Faucets are the ultimate terminus for water system lines. Manual pumps require simple spigots, but in a pressure water system, boat faucets differ from those found ashore only in styling and that they may be fitted with hose barbs. Mixer faucets require two connections, one from the cold side to the supply line from the pump and the other from the hot side to the water-heater outlet.
Shower connections are identical to faucet connections. The only difference is that rather than delivering the water through a spigot, the water is delivered through a pipe or hose to the shower head. A nice owner addition to almost any boat is a deck shower, easily installed by simply teeing into cold- and hot-water supply lines.

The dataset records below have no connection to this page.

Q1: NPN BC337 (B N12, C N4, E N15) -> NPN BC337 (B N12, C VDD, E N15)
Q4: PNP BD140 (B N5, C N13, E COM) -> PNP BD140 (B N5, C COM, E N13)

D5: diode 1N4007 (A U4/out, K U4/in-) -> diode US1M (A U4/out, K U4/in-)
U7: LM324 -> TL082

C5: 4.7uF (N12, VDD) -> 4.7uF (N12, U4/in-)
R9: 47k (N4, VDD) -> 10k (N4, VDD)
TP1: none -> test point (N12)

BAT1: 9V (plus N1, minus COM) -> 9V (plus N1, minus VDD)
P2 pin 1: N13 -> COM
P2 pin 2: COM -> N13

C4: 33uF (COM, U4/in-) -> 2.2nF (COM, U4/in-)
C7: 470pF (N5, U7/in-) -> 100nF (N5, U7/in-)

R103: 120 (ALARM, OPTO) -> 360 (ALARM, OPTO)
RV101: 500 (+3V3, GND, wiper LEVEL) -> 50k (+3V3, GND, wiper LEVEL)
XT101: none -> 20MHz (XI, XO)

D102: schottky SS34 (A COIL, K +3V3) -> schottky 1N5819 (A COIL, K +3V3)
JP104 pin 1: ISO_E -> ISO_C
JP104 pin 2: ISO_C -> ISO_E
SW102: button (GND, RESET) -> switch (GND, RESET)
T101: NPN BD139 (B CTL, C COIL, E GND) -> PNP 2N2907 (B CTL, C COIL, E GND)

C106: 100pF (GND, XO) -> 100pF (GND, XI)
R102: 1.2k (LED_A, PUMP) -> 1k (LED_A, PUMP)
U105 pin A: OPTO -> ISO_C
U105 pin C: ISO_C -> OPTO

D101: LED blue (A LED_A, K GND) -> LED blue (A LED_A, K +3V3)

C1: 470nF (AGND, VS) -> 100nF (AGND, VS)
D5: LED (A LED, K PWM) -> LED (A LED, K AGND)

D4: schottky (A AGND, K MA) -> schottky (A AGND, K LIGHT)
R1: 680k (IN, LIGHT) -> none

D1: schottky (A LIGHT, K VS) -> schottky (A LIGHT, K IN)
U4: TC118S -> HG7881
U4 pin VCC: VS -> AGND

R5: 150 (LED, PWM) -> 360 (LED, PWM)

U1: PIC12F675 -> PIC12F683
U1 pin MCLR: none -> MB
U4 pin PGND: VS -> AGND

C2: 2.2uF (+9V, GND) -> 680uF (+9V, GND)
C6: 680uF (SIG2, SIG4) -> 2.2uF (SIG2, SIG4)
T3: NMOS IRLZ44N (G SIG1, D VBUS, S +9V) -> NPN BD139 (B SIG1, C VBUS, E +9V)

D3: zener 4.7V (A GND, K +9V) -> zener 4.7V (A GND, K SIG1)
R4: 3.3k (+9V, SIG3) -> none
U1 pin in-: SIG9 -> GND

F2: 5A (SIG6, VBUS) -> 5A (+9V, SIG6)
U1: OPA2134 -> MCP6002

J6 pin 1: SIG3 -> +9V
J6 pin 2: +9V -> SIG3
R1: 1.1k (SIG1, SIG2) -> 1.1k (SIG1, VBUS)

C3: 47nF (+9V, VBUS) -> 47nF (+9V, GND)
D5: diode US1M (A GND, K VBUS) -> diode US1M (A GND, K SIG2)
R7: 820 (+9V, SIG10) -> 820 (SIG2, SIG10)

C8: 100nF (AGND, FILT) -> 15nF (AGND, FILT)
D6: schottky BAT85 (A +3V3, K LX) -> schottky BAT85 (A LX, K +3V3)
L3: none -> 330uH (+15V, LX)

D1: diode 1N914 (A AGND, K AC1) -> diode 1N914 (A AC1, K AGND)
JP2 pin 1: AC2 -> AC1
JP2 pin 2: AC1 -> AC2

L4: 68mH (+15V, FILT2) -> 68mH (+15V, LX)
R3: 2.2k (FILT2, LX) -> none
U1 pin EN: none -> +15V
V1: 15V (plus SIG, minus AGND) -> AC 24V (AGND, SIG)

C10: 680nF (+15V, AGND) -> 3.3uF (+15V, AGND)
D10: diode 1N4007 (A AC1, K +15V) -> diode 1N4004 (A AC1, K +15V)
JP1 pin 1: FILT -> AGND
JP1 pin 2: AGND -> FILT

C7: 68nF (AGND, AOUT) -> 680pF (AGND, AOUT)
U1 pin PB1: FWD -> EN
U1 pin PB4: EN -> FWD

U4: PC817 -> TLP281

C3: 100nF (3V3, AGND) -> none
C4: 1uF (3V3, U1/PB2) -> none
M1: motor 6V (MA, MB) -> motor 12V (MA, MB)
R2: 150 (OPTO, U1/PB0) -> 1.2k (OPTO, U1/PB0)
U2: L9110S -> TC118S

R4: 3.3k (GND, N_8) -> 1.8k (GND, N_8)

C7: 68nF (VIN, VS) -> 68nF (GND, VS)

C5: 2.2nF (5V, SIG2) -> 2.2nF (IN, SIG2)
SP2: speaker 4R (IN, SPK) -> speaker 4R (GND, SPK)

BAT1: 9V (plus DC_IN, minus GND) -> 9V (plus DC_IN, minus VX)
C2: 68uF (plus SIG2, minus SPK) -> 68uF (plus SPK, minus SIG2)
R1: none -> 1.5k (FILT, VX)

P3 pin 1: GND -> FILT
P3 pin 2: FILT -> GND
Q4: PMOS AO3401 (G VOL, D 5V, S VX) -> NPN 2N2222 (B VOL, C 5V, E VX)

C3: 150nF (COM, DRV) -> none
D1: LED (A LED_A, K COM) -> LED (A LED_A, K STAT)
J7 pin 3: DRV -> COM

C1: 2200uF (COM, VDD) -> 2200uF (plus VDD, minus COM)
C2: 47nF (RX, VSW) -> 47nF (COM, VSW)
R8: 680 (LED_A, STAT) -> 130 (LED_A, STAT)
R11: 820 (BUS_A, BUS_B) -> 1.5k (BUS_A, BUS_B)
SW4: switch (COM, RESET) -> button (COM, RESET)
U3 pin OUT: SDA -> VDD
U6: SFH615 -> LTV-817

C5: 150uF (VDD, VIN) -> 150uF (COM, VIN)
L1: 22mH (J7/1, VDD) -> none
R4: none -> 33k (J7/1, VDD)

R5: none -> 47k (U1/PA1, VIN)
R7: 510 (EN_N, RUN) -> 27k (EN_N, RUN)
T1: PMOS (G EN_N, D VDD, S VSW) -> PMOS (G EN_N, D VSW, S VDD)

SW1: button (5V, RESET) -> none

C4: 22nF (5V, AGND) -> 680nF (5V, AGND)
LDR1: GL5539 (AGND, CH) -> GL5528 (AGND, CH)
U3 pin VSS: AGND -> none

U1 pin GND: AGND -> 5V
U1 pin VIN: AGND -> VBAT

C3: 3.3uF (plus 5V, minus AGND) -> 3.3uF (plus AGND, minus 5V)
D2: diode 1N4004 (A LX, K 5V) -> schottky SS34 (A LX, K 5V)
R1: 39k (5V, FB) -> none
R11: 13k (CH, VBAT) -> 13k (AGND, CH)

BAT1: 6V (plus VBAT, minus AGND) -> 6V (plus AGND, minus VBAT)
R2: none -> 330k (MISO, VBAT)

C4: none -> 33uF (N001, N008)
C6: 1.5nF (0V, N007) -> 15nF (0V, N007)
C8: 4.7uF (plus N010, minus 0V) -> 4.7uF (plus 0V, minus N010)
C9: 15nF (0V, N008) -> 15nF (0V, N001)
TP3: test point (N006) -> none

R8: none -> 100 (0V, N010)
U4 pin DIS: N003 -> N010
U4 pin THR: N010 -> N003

Sink drains typically connect with reinforced rubber hose to a through-hull fitting. On a sailboat, sinks are best located near the centerline of the boat so heeling doesn’t put them below the waterline. Because head sinks are often well outboard, they may be plumbed to drain into the bowl of the toilet to avoid the risk of flooding. There are collateral benefits of running fresh water through the head.
Shower pans too often drain into the bilge to be pumped overboard by the bilge pump. However, this arrangement eventually leads to unpleasant bilge odors, and it risks jamming the bilge pump with hair.
Shower pans should be isolated from the bilge and include a discharge pump, either automatic or connected to a switch. The through-hull discharge outlet must always remain above the water.
Since few boats carry sufficient fresh water to allow washing the decks with it, wash-down pumps are not connected into the freshwater system. Nevertheless, a wash-down pump is a great convenience for hosing the deck and knocking mud off the anchor chain.
The inlet fitting of a wash-down pump is connected to a submerged through-hull fitting, and the outlet side is connected to a deck-mounted faucet or male hose connector. A dedicated through-hull is not required; if you are installing a deck wash pump; use a Y- or tee-connector to tie into an existing inlet line. Use heavy-duty rubber suction hose, wire reinforced to keep the hose from collapsing. Debris will damage or destroy a wash-down pump, so it is essential to have a strainer in the intake line.